┌─ READING PASSAGE

Electrode Internalization and Implantation of Spinal Cord Stimulation Generator

This second stage of PNFS surgery is usually performed under general anesthesia to avoid a painful electrode-tunneling process for the patient. If the stimulation trial is satisfactory, achieving at least 50% pain relief without intolerable side effects, the patient is prepared for electrode internalization. If the patient drives an automobile, the generator is usually implanted in the left side of abdominal area to avoid the seatbelt line. Alternative locations (paraspinal, buttock, flank, etc.) may be used, based on the patient’s and physician’s preference.

After anesthesia is initiated, the patient is placed for proper positioning to allow appropriate access to the targeted painful area and planned IPG location. For lateral positioning, the patient’s body is secured appropriately with a beanbag or appropriate padded taping, and then both the pain area and the IPG location are prepped and draped in a standard sterile fashion. The tunneled externalized electrode extensions should be free and away from the sterile field and placed in a position so that some person, usually the anesthesia staff, can pull on it to remove. After application of local anesthetic, first the suture line (for original electrode placement) in the pain region is reopened carefully to avoid cutting the electrode lying above the fascia. The soft tissues are dissected, and the connectors between the electrodes and extension cables are identified. The extension cables are cut in two, and their distal cut part is gently pulled and removed from outside of the sterile field by the anesthesia staff. The presumed sterile connectors are then disconnected from the electrodes and discarded. The electrodes are wiped clean and inspected for integrity. The electrodes are checked for length in order to determine the location of the generator placement and if the extension cables are needed.

After the administration of local anesthetic, a second incision is made for the IPG placement, usually on the left side of the abdomen or buttock, taking care to ensure that the final generator site does not overlay bony structures, such as ribs and iliac crest. The tissues are dissected in the subcutaneous plane above the fascia to form the pocket for generator, but not too far under the skin, because a thick layer of tissue above the generator may interfere with programming and/or charging process. A special passer is used to connect the two incisions; the electrode leads are passed through the passer, and connected to the IPG, according to the manufacturer’s instructions. A bifurcated extension cable or a stretch coil extension cable can also be used to connect electrode leads to IPG depending on the choice of hardware and physician’s preference. The connection is secured with set screws. The generator is then placed into the pocket and attached to the underlying fascia with nonabsorbable sutures. Care must be taken to place any redundant wires behind the IPG, within the pocket. The device is interrogated to ensure that the impedance of all contacts is within normal limits. Both incisions are then closed in layers after the hemostasis is completed with bipolar coagulation (monopolar coagulation should be avoided due to risk of inadvertent thermal damage next to the exposed metal surfaces of the electrodes and generator), and the surgical areas are irrigated with antibiotic solution.

└─
┌─ INFORMATION GIVEN

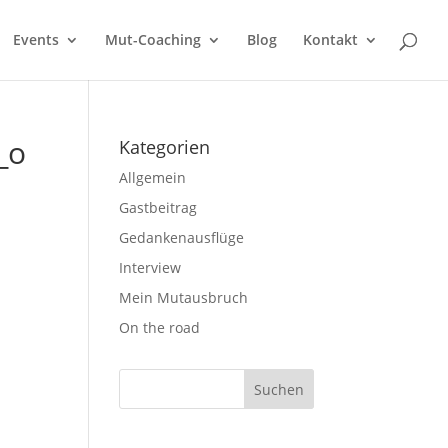
Events
Mut-Coaching
Blog
Kontakt
_o
Kategorien
Allgemein
Gastbeitrag
Gedankenausflüge
Interview
Mein Mutausbruch
On the road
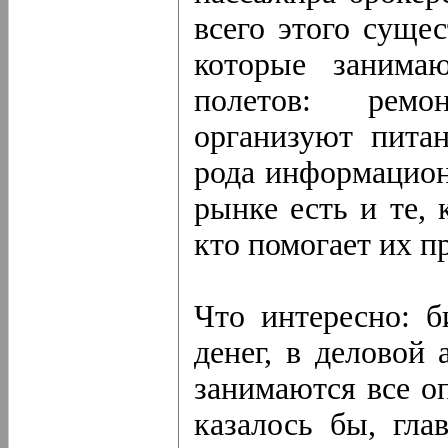
всего этого суще
которые занима
полетов: ремо
организуют питан
рода информационн
рынке есть и те, 
кто помогает их п
Что интересно: б
денег, в деловой
занимаются все о
казалось бы, гла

└─

From the text on spinal cord stimulation surgery, transcribe everything from "This second stage" up to and including "patient’s and physician’s preference.". The records have no connection to the text on spinal cord stimulation surgery.

**RESPONSE TO THIS TASK**
This second stage of PNFS surgery is usually performed under general anesthesia to avoid a painful electrode-tunneling process for the patient. If the stimulation trial is satisfactory, achieving at least 50% pain relief without intolerable side effects, the patient is prepared for electrode internalization. If the patient drives an automobile, the generator is usually implanted in the left side of abdominal area to avoid the seatbelt line. Alternative locations (paraspinal, buttock, flank, etc.) may be used, based on the patient’s and physician’s preference.